Friday, July 3, 2009
Book and Blog Recommendations
A decade ago, Dr. Jill Bolte Taylor, a brain researcher at Harvard Medical School and a national spokesperson for the Harvard Brain Bank, suffered a massive stroke at the age of 37. Unable to walk, talk, read, or write, Dr. Taylor underwent an 8-year recovery and narrates the story of her recovery in her book , My Stroke of Insight.
The book’s jacket copy explains: “As the damaged left side of her brain—the rational, grounded, detail-and-time oriented side—swung in and out of function, Taylor alternated between two distinct and opposite realities: the euphoric nirvana of the intuitive and kinesthetic right brain, in which she felt a sense of complete well-being and peace, and the logical, sequential left brain, which recognized Jill was having a stroke and enabled her to seek help before she was lost completely. “
As reporter Robert Koehler writes: “This book is about the wonder of being human and as such is a plea and a prayer that we strive to be equal to how big we really are.

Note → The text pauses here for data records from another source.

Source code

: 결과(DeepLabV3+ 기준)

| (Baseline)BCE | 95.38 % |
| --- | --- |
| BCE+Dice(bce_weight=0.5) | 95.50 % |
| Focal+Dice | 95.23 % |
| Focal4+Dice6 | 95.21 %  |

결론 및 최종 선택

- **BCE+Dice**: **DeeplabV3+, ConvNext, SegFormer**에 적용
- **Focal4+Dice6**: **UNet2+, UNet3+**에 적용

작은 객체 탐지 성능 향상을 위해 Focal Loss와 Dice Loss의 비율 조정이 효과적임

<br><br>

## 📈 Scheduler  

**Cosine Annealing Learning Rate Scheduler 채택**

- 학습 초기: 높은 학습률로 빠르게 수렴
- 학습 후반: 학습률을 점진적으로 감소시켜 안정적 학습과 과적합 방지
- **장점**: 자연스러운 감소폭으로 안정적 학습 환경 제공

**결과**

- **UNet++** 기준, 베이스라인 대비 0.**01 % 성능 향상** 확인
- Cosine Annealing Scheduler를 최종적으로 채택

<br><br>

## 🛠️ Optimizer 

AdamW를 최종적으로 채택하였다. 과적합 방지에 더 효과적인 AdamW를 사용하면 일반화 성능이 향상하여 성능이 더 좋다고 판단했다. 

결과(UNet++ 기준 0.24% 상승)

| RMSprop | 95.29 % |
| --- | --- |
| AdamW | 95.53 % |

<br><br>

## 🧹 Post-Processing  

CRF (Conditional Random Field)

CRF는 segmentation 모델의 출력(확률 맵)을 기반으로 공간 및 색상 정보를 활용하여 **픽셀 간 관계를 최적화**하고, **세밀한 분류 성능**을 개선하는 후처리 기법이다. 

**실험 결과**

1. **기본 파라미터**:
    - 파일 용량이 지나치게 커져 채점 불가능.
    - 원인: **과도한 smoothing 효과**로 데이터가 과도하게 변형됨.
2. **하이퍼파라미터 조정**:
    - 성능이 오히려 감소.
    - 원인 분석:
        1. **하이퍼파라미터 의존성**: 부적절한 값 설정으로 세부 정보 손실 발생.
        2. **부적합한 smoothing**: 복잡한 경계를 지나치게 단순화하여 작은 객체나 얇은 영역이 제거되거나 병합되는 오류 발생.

What a piece of work is man — 50 trillion cells functioning in purposeful harmony.”
Stroke patients, victims of brain injuries, medical practitioners, and the general reading public will find invaluable insights and recommendations in this book.
The mission of Corpus Callosum, a science blog maintained by an anonymous psychiatrist who works at a community hospital, is “to develop connections between hard science and social science, using linear thinking and intuition; and to explore the relative merits of spontaneity vs. strategy.” The blog intelligently covers a broad range of general-interest topics, including social commentary, neuroscience, politics, and science news.
Corpus Callosum also regularly features excellent graphics and photographs, and is written in a reasoned, straightforward and easy-to-digest style. As a bonus, the site features a deep and high-quality blogroll.